# Work to be completed
If a line in the entries below includes the string "that", copy it out.

*-*-*

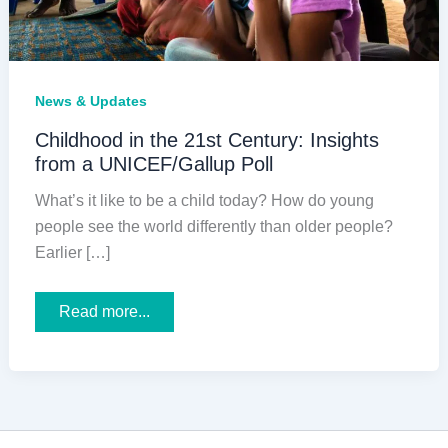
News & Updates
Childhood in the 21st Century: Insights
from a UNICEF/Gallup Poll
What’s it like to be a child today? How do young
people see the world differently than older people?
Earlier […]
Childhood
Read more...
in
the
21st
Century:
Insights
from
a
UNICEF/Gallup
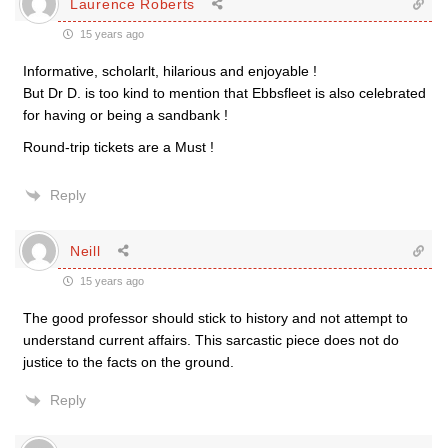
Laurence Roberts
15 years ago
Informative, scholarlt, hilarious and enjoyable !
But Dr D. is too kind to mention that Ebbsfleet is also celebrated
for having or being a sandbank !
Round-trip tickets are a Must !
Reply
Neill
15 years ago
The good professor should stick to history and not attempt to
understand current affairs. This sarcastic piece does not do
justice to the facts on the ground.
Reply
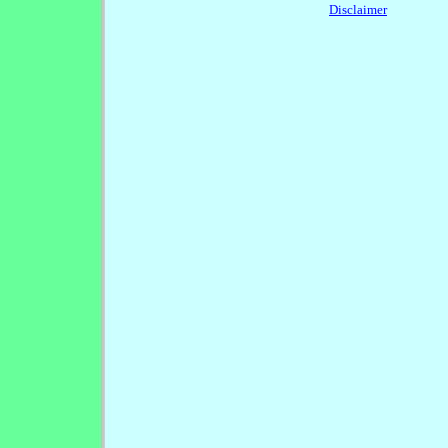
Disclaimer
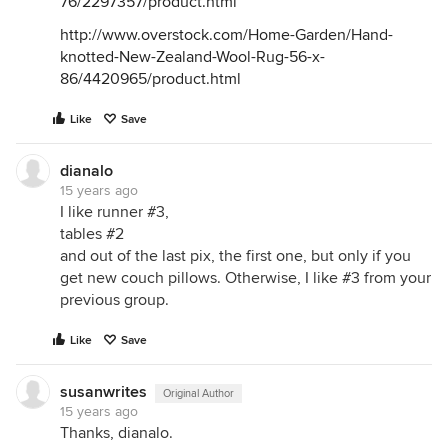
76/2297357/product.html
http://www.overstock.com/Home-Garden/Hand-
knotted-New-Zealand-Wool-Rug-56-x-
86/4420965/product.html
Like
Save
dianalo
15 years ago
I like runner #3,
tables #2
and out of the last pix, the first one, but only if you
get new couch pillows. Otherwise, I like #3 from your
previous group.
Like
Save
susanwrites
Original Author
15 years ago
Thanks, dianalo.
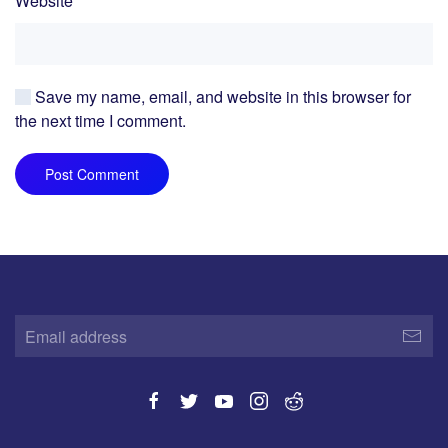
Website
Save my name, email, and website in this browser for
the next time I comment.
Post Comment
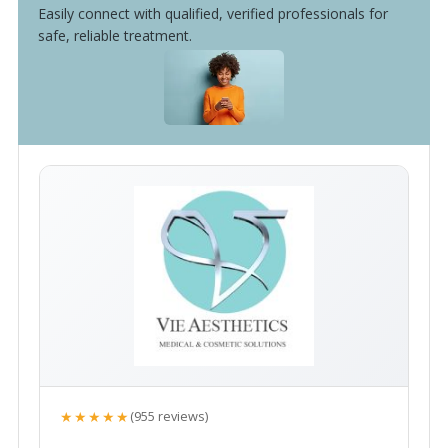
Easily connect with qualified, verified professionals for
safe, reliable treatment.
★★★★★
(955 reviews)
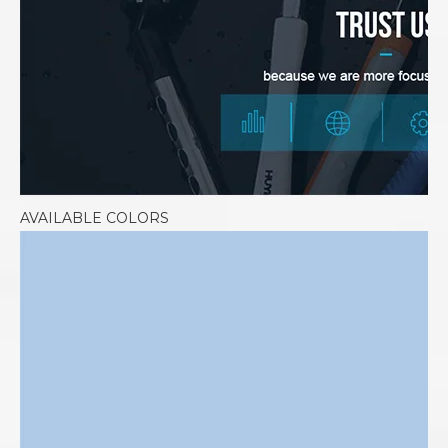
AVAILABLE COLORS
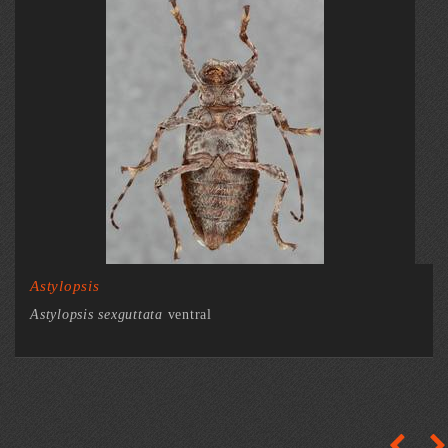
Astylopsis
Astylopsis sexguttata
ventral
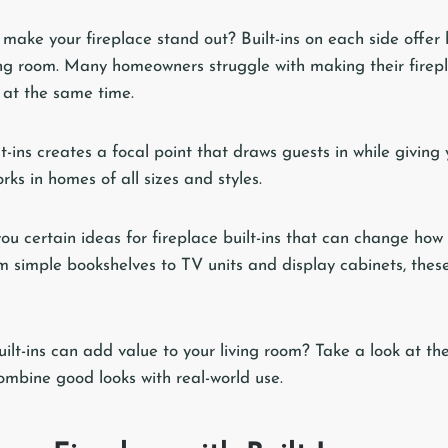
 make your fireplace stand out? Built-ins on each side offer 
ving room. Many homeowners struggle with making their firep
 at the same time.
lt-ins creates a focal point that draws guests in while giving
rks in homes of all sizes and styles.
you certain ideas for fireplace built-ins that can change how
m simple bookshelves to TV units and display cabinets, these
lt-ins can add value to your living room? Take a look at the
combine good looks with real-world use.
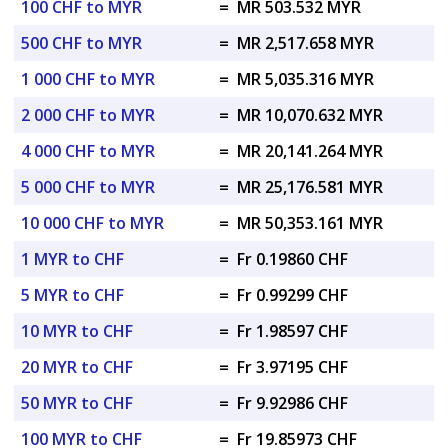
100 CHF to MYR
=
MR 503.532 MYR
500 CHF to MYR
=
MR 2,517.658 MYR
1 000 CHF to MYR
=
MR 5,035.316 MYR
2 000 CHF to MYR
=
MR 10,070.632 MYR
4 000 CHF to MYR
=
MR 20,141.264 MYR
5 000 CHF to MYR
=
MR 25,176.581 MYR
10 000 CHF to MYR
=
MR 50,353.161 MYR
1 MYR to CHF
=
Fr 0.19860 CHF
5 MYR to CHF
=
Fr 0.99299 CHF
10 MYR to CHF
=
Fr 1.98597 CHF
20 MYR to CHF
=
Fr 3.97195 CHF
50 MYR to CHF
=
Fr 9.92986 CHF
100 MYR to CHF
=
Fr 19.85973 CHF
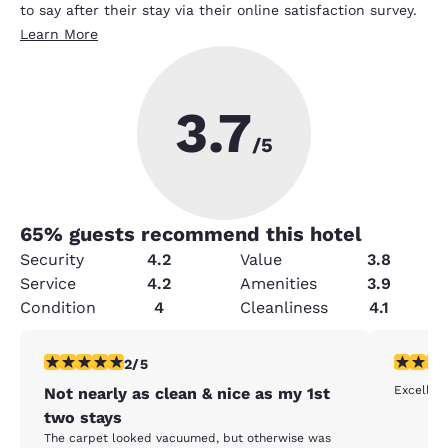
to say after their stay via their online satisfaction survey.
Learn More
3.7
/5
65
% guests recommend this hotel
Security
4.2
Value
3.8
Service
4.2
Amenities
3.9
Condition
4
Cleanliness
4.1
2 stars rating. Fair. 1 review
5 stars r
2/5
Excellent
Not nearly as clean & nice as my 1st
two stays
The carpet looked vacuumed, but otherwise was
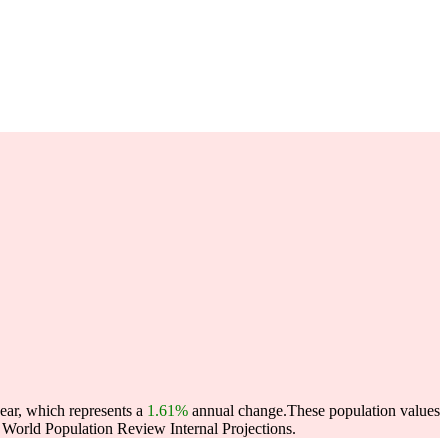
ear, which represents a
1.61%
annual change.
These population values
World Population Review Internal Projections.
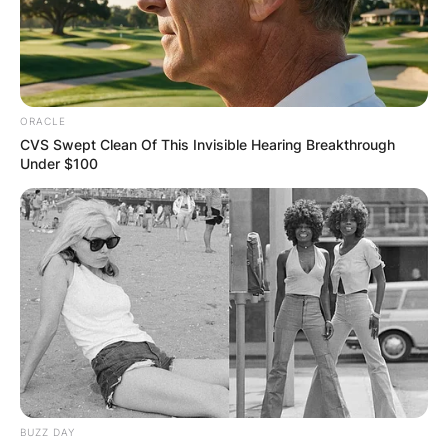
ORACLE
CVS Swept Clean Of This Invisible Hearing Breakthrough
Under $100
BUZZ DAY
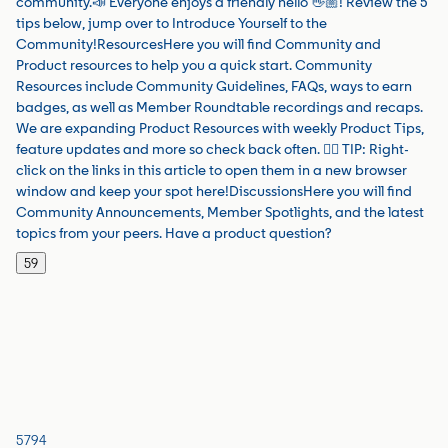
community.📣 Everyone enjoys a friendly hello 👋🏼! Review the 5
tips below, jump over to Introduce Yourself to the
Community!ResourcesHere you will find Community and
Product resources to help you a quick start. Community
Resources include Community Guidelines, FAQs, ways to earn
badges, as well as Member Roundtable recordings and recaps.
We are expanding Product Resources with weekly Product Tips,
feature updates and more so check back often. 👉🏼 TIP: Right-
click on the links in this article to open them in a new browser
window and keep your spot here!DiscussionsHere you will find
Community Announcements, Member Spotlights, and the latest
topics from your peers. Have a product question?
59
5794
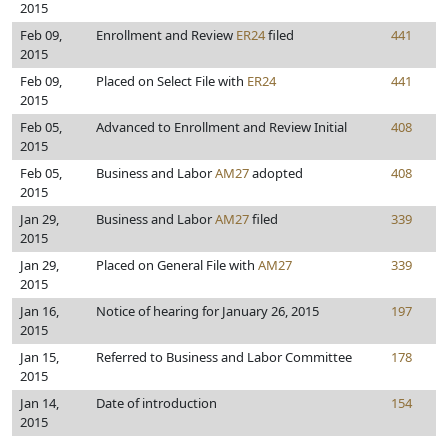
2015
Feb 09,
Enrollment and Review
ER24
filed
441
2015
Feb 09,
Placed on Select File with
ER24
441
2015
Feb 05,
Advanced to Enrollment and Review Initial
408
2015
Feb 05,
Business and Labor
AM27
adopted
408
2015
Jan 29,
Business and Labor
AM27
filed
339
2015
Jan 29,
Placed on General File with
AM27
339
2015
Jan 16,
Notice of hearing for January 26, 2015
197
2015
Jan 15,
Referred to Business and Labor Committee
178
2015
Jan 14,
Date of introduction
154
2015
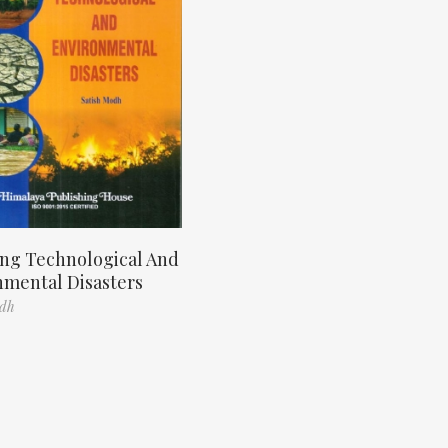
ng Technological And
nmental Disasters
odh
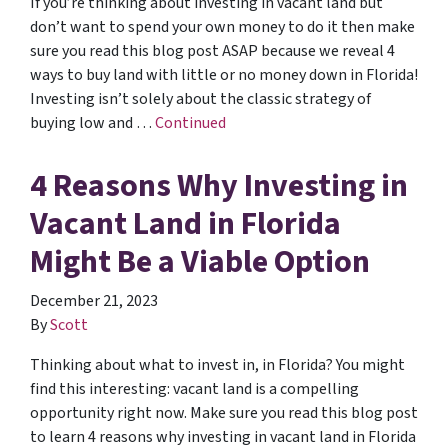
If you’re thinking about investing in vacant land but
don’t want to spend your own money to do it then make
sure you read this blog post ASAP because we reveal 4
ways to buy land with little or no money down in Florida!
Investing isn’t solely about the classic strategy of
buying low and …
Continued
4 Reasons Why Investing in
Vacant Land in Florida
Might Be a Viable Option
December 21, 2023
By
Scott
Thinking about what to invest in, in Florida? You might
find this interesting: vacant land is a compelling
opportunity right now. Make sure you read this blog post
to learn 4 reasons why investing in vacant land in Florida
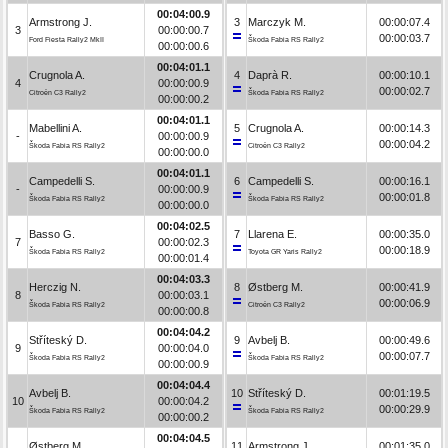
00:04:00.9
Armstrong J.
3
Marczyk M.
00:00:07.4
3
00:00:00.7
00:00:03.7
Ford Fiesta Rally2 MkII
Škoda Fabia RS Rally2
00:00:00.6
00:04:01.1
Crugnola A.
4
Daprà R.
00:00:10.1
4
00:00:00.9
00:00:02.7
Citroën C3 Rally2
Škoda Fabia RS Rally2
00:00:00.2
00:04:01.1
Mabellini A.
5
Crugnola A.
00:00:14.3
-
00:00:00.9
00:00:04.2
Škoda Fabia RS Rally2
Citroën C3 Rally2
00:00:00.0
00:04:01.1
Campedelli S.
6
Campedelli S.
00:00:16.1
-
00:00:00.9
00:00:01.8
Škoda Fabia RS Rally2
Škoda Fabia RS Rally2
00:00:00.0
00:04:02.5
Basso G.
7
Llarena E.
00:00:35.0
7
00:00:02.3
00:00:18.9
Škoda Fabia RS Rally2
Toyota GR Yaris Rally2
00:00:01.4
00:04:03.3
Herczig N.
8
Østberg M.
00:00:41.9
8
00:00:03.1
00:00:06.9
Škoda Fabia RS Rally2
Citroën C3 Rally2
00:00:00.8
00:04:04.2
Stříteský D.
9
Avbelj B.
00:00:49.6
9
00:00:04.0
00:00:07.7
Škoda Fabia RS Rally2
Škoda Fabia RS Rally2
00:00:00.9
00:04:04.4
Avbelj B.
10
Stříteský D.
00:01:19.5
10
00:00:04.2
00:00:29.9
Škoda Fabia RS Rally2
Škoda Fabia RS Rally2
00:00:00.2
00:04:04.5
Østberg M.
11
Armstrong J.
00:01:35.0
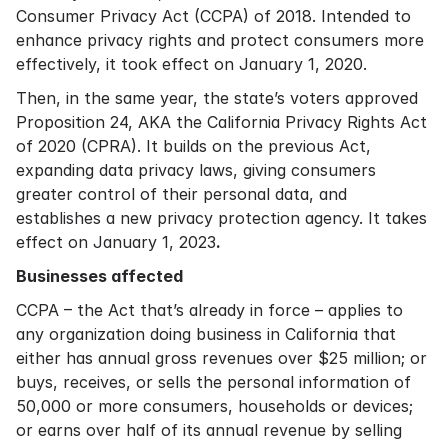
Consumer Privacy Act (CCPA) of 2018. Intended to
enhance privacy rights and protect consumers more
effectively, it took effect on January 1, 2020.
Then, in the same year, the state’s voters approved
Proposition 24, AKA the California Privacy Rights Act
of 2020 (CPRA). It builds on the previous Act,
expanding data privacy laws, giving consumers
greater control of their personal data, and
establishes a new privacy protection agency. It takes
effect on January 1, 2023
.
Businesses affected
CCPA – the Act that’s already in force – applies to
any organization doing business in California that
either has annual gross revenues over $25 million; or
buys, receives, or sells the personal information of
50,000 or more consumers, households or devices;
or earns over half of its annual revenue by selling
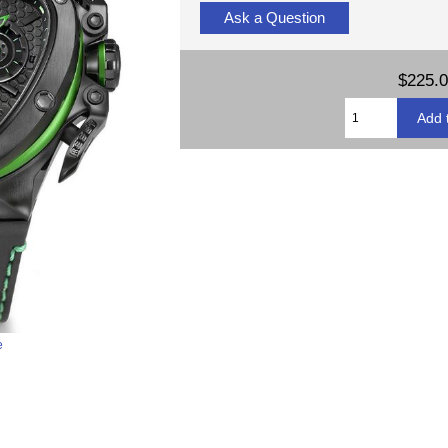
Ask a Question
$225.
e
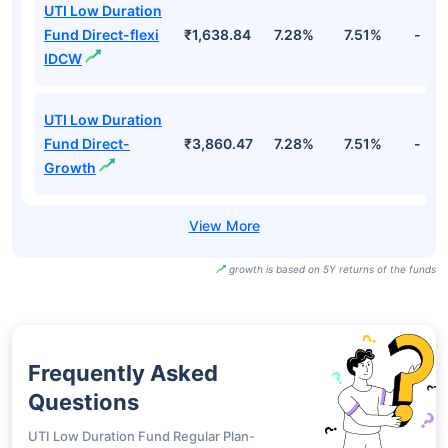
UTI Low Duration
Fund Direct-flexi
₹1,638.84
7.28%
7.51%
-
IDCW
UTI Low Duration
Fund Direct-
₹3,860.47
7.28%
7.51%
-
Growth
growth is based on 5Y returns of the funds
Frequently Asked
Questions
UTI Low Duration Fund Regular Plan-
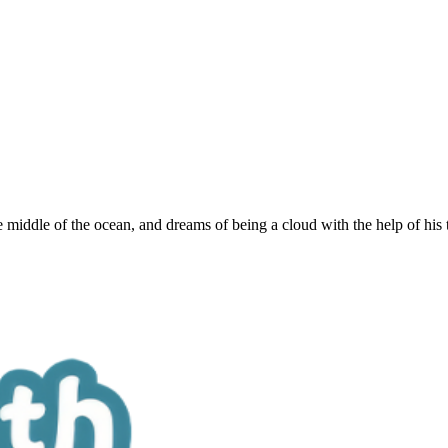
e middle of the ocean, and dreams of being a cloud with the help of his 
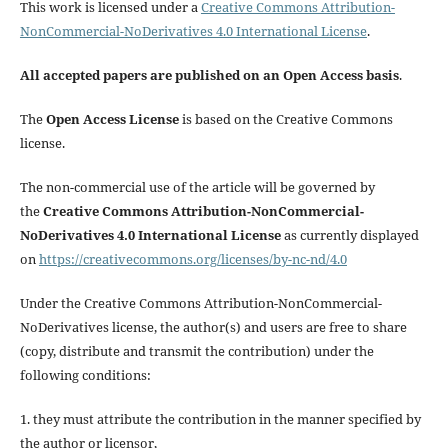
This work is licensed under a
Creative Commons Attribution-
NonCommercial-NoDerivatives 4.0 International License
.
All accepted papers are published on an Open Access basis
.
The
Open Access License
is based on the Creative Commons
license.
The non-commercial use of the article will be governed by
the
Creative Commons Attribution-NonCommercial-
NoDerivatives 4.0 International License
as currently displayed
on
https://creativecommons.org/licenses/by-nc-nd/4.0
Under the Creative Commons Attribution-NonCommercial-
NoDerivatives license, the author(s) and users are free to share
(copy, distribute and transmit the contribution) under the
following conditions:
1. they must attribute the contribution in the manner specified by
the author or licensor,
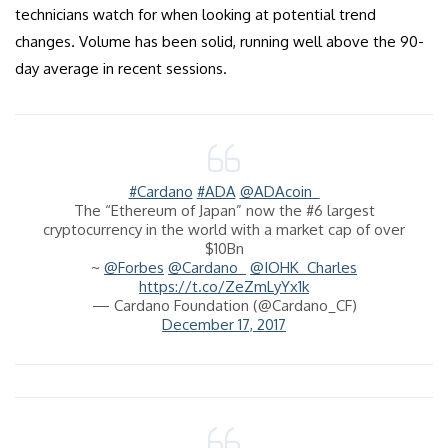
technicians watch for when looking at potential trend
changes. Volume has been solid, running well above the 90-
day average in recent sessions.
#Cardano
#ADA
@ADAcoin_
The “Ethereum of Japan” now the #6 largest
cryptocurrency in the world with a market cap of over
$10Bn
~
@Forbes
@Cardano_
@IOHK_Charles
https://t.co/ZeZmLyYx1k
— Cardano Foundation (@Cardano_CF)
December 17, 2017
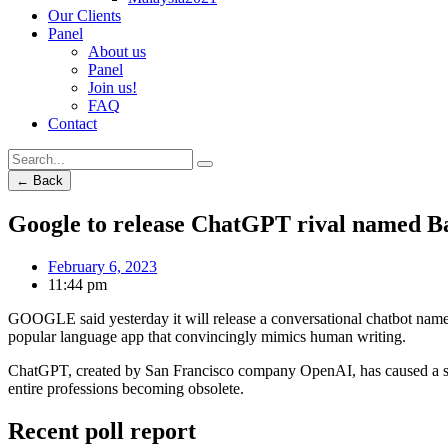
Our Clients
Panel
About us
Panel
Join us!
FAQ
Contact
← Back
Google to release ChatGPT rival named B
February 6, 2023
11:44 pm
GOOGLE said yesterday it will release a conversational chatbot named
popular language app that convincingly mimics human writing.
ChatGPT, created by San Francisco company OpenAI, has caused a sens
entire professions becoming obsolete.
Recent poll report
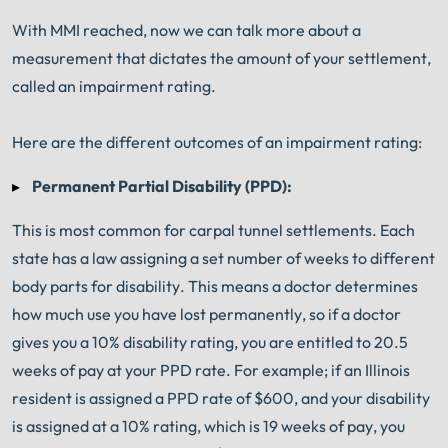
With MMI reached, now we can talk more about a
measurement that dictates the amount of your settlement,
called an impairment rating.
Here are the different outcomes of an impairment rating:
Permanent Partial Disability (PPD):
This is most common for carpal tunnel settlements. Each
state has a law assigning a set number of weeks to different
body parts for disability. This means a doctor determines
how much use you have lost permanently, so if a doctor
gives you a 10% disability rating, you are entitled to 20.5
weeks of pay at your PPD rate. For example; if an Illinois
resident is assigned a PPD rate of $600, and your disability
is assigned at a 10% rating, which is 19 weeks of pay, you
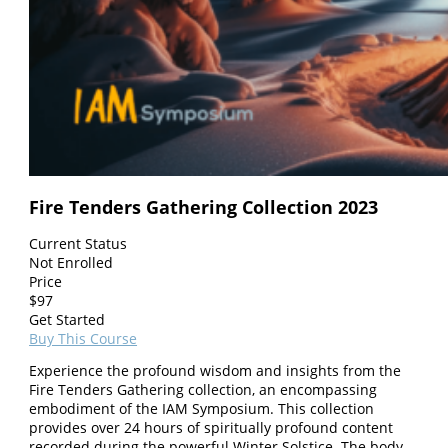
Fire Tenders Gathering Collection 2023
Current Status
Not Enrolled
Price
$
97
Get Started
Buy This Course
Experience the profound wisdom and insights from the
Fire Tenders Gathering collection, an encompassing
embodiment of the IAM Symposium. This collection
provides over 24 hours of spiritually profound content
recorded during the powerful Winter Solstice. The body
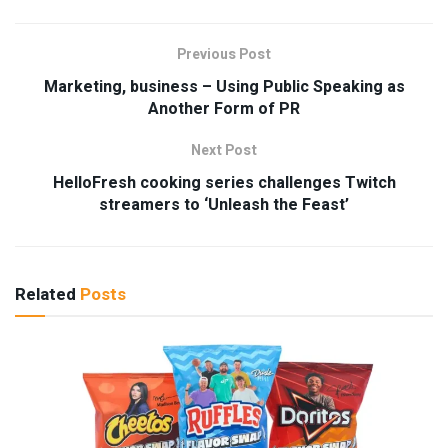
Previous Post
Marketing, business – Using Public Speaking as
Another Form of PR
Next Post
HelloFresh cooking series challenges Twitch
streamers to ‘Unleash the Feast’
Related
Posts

*-*-*

# Solution below
But Dr D. is too kind to mention that Ebbsfleet is also celebrated
lt-ins creates a focal point that draws guests in while giving
you certain ideas for fireplace built-ins that can change how
CCPA – the Act that’s already in force – applies to
any organization doing business in California that
popular language app that convincingly mimics human writing.
measurement that dictates the amount of your settlement,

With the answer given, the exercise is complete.